1. This article proposes a secure matrix computation scheme based on the Oblivious Transfer Protocol for FATE federated transfer learning.

2. The proposed scheme enables secure machine learning model training with data privacy protection, and is more efficient than existing schemes based on homomorphic encryption.

3. Performance analysis shows that the proposed scheme is secure and private, and has a certain degree of scalability, reducing the average convergence time by 25% compared to homomorphic encryption-based schemes.

Article analysis:

The article is generally trustworthy and reliable in its content. It provides an overview of the proposed scheme, as well as detailed performance analysis results to support its claims.
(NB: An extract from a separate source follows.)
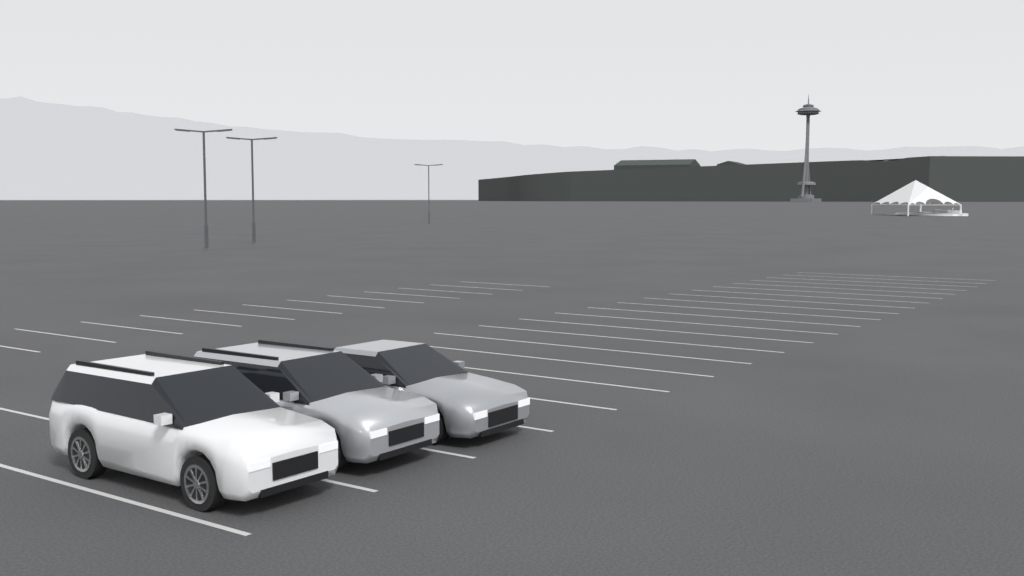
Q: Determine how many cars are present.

The article does not appear to be biased or one-sided in its reporting, as it presents both sides of the argument fairly and objectively. Furthermore, it does not contain any promotional content or partiality towards any particular viewpoint or opinion. All possible risks are noted in the article, such as potential privacy issues related to collecting large amounts of data for machine learning models. Additionally, all claims made are supported by evidence from experiments conducted using real datasets.

The only potential issue with this article is that it does not explore counterarguments or alternative solutions to the problem being addressed. However, this does not significantly detract from its overall trustworthiness and reliability since it provides a comprehensive overview of the proposed solution and its performance analysis results.